- _REQUEST_
The output should consist solely of the lines running from the one that contains "Ajouter au panier" through the end of the records below, copied exactly.

Saved data entries:
__________________________________________________
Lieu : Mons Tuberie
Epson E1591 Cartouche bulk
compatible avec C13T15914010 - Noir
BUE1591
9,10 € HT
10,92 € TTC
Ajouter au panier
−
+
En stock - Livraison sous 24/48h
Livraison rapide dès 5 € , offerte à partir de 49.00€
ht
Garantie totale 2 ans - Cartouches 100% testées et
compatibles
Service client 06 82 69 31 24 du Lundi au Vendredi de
__________________________________________________
- _SOLUTION_
Ajouter au panier
−
+
En stock - Livraison sous 24/48h
Livraison rapide dès 5 € , offerte à partir de 49.00€
ht
Garantie totale 2 ans - Cartouches 100% testées et
compatibles
Service client 06 82 69 31 24 du Lundi au Vendredi de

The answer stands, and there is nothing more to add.